Work to be completed → Lines from the records below that contain the word "unremarkable" are to be copied out.
[Records to process — start]
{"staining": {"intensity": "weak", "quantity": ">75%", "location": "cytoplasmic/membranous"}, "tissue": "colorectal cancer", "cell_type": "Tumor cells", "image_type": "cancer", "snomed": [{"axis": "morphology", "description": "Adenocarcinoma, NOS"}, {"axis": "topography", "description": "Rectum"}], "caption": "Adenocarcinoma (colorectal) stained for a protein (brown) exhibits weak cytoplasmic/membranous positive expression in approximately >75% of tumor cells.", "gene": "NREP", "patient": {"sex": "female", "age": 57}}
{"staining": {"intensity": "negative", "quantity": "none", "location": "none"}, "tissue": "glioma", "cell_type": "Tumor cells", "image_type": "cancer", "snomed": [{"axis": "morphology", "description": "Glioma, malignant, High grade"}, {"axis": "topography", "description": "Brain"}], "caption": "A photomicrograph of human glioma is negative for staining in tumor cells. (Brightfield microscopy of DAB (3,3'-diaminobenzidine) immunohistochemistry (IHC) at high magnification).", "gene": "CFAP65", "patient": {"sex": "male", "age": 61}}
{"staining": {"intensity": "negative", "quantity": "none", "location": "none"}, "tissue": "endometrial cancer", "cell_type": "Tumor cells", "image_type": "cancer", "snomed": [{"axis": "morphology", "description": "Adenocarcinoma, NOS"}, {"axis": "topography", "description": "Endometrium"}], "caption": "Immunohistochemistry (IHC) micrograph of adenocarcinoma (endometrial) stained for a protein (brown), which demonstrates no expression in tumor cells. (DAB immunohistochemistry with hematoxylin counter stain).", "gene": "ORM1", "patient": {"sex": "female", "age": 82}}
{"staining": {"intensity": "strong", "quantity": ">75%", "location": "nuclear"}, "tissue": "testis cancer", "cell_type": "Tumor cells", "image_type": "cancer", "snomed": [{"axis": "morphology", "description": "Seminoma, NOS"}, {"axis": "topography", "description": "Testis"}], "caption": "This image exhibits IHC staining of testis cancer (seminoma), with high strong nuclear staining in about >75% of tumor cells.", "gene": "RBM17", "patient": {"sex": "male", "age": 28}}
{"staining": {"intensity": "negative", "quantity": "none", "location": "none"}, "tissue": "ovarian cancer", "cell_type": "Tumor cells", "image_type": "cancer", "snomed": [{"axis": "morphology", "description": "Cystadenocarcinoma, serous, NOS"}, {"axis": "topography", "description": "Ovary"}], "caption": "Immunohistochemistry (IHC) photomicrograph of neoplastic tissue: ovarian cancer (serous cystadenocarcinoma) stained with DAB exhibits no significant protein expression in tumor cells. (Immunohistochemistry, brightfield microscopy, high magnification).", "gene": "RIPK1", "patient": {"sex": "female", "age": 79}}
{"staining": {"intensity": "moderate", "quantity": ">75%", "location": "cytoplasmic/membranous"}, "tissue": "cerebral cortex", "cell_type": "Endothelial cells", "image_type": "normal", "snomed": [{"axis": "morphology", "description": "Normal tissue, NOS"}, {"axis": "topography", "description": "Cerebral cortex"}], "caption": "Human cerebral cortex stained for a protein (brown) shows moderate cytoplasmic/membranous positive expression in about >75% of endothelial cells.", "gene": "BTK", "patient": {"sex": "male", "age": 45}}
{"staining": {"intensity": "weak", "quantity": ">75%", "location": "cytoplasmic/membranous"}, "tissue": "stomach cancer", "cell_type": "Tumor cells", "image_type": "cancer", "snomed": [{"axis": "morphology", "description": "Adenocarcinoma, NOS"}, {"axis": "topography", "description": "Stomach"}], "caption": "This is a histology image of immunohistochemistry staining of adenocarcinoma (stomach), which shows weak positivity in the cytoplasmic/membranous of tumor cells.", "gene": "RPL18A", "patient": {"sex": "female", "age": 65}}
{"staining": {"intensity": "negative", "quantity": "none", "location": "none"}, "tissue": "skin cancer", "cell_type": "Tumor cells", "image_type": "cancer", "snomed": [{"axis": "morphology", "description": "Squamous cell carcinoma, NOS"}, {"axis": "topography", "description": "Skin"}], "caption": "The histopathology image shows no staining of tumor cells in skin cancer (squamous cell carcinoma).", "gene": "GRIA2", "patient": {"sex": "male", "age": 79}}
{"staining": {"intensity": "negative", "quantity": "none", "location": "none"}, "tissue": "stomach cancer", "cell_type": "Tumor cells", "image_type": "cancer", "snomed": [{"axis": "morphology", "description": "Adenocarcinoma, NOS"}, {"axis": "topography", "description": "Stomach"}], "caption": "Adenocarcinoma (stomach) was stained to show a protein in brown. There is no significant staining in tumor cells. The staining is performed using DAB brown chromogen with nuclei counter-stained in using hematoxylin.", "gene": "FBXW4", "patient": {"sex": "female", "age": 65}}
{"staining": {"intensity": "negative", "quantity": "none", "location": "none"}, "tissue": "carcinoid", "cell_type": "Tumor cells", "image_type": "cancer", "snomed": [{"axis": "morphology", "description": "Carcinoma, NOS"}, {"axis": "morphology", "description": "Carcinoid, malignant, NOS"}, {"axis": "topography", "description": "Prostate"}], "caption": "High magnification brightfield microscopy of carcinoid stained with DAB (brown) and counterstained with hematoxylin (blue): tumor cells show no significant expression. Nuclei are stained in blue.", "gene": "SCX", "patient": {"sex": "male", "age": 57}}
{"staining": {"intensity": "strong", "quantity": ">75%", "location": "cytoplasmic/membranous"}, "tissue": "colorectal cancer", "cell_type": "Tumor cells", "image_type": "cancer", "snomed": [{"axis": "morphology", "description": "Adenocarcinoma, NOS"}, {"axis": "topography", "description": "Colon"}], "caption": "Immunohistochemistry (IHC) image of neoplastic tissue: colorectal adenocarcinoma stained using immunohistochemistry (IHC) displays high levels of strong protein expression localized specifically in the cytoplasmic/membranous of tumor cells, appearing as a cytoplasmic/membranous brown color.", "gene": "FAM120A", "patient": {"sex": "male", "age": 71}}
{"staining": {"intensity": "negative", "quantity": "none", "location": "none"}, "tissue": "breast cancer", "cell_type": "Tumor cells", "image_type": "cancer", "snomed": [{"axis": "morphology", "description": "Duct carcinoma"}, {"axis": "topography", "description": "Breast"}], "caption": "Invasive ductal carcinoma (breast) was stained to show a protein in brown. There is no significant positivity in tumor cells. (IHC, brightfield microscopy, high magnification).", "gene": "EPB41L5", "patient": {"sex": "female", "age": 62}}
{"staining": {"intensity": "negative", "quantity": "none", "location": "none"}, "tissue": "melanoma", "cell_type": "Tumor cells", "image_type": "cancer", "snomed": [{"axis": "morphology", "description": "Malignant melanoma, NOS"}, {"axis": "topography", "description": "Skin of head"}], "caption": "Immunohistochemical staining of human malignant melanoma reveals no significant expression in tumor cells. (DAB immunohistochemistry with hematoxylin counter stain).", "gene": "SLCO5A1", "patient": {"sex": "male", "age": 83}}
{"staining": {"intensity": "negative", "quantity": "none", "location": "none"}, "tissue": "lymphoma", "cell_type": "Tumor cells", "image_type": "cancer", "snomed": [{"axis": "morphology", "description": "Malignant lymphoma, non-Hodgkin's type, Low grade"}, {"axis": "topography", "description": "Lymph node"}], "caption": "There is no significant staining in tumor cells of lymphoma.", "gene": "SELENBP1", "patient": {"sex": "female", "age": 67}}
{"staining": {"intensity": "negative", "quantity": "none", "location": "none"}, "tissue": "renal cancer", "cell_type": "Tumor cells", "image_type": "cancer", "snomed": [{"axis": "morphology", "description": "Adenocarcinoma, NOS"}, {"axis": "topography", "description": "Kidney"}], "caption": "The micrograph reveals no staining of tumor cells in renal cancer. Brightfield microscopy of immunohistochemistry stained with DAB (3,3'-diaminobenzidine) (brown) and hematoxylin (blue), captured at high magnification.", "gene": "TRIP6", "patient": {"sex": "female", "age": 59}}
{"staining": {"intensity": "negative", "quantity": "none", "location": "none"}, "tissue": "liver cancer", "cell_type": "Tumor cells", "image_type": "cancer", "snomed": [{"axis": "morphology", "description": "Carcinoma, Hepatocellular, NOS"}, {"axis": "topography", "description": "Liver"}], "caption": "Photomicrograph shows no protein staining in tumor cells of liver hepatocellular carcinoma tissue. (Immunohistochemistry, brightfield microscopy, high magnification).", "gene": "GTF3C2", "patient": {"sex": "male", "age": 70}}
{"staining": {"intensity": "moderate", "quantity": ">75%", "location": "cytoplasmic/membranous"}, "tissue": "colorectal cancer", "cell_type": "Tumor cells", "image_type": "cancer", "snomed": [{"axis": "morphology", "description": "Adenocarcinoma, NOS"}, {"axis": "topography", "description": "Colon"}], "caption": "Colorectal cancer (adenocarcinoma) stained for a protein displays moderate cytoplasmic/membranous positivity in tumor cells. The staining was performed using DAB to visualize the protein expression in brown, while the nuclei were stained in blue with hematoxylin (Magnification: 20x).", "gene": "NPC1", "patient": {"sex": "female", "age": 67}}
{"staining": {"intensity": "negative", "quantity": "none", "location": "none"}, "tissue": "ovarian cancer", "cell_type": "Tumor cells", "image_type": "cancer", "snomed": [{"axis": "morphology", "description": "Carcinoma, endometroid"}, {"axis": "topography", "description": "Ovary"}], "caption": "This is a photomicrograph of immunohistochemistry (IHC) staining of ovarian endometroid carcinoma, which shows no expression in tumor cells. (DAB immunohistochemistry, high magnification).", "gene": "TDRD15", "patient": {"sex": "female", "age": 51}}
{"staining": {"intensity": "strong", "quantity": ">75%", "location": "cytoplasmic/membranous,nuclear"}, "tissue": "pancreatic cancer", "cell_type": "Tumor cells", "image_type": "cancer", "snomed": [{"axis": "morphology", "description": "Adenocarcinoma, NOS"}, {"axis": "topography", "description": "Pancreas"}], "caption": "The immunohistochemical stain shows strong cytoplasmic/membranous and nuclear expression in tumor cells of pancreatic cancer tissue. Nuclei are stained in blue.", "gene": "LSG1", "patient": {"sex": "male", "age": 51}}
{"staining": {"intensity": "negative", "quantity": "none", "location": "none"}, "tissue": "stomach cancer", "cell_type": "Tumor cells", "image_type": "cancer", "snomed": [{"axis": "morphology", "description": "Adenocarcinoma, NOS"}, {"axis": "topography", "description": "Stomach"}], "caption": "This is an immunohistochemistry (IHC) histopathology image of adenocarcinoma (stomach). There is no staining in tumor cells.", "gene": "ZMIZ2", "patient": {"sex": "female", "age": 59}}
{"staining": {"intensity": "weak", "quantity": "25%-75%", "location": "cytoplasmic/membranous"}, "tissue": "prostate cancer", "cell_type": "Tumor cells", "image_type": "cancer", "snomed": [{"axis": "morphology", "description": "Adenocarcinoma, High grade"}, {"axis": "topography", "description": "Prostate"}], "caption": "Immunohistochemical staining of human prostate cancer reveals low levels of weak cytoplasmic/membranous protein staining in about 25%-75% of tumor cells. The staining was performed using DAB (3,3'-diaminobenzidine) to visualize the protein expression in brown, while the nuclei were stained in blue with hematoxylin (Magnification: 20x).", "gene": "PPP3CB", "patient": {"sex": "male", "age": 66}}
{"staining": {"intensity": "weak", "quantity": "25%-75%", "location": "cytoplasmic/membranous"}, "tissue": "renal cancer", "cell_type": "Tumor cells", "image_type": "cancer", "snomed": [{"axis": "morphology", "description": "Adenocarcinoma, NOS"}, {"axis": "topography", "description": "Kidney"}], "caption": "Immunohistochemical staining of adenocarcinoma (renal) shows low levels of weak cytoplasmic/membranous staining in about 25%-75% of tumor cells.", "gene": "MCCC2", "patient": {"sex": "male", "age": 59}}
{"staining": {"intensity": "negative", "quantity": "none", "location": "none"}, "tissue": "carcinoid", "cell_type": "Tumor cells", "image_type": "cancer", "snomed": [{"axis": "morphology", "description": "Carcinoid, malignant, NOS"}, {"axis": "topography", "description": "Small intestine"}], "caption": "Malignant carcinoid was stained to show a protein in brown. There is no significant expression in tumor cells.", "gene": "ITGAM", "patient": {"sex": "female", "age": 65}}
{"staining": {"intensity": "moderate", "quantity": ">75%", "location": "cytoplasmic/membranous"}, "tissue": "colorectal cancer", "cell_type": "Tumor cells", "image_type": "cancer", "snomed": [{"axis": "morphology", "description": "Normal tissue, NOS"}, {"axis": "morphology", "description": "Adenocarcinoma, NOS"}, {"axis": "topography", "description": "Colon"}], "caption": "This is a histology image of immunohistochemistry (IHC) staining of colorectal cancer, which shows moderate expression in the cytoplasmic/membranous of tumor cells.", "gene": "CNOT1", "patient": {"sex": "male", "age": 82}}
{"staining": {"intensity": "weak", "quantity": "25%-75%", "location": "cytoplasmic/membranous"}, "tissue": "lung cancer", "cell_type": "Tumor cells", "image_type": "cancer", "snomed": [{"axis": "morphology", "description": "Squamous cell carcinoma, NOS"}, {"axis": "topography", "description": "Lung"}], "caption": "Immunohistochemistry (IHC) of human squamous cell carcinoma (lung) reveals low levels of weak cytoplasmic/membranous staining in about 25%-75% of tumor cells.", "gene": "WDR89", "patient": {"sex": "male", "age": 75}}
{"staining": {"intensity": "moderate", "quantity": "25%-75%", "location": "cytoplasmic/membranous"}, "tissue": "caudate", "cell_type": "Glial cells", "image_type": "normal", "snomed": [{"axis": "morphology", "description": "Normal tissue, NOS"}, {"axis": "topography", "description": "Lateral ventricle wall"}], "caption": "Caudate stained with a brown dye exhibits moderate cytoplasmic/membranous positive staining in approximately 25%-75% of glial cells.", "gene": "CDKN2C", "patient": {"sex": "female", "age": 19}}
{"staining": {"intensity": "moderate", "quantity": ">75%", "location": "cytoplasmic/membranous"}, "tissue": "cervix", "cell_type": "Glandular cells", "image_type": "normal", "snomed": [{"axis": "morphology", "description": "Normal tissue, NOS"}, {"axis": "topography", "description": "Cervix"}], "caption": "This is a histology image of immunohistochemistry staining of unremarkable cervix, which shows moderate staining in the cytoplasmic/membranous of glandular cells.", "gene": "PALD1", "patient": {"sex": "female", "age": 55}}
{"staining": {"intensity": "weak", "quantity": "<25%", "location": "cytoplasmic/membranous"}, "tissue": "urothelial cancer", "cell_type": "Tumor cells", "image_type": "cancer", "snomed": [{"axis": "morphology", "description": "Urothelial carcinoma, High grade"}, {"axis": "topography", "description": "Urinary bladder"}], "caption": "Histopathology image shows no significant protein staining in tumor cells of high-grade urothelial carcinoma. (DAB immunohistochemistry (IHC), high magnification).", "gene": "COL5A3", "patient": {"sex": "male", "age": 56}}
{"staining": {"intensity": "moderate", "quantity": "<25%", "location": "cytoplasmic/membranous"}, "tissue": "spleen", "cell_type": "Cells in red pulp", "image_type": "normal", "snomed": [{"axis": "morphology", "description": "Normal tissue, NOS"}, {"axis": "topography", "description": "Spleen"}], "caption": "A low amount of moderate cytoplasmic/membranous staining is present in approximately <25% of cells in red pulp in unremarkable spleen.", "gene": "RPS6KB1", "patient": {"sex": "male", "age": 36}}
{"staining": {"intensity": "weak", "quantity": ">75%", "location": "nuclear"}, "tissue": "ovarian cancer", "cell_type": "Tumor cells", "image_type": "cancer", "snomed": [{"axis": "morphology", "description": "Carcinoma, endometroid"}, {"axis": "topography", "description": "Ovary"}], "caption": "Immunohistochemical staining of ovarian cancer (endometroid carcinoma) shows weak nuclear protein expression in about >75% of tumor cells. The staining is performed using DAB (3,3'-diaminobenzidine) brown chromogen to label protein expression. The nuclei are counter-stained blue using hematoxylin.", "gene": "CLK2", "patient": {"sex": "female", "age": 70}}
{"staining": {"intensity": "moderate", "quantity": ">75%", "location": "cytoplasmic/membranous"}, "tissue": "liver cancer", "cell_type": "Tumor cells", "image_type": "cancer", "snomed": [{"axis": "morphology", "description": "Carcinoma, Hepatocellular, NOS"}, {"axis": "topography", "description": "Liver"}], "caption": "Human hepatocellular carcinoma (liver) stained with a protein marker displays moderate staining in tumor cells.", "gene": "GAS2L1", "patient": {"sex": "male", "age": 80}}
[Records to process — finish]
Task output →
{"staining": {"intensity": "moderate", "quantity": ">75%", "location": "cytoplasmic/membranous"}, "tissue": "cervix", "cell_type": "Glandular cells", "image_type": "normal", "snomed": [{"axis": "morphology", "description": "Normal tissue, NOS"}, {"axis": "topography", "description": "Cervix"}], "caption": "This is a histology image of immunohistochemistry staining of unremarkable cervix, which shows moderate staining in the cytoplasmic/membranous of glandular cells.", "gene": "PALD1", "patient": {"sex": "female", "age": 55}}
{"staining": {"intensity": "moderate", "quantity": "<25%", "location": "cytoplasmic/membranous"}, "tissue": "spleen", "cell_type": "Cells in red pulp", "image_type": "normal", "snomed": [{"axis": "morphology", "description": "Normal tissue, NOS"}, {"axis": "topography", "description": "Spleen"}], "caption": "A low amount of moderate cytoplasmic/membranous staining is present in approximately <25% of cells in red pulp in unremarkable spleen.", "gene": "RPS6KB1", "patient": {"sex": "male", "age": 36}}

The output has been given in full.